As a series, Doctor Who has been somewhat hit-and-miss with me. I followed it since its revival in 2005 (thanks to some help from my friends, as I had no cable or Netflix access then), but stopped watching sometime around 2012-2013. The tone of the series had gotten a little too clever for its own good, and a little too detached from its roots as a science fiction show, and the general plotting borrowed too much from the whole “puzzle box” / “everything is connected” approach that was more at home in superhero comics. In sum, Doctor Who had adopted almost every gimmick of modern television writing guaranteed to push me away.
I connected more with the original Doctor Who, low-budget special effects and outdated tales notwithstanding.
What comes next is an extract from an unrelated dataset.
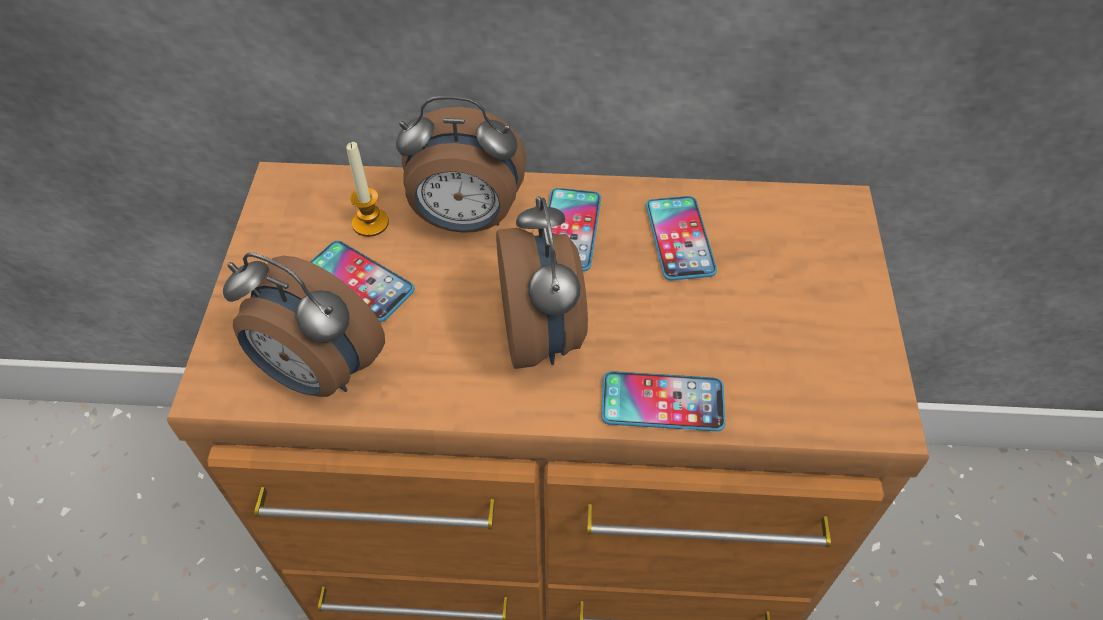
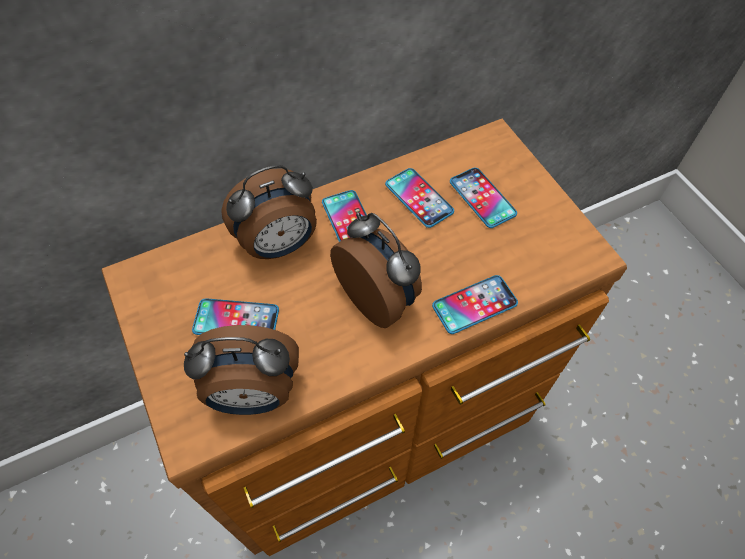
camera: 30 degrees left, 5 degrees up
candle [346,142,389,237] -> none
none -> phone [450,168,517,228]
This past summer, BBC and Twitch TV teamed up to broadcast a Doctor Who marathon, showing almost every available episode from the first broadcast in 1963 to the finale in 1989. This gave me a rare opportunity to finally catch up on the series of which I’d only seen parts before this year. 25 years of shows is too much to sum up, but I found a lot to like in those old episodes; the show rarely strayed from its roots, but never felt stale, even toward the end when one could see the show was running out of steam.
The marathon rekindled my interest in the show, and so I picked up the first of the current season on iTunes, the first episode to star Jodie Whittaker as the Doctor. After watching it – and then watching it again – I picked up the season pass. Now, five episodes in, I’m thoroughly enjoying the show for the first time in a long while.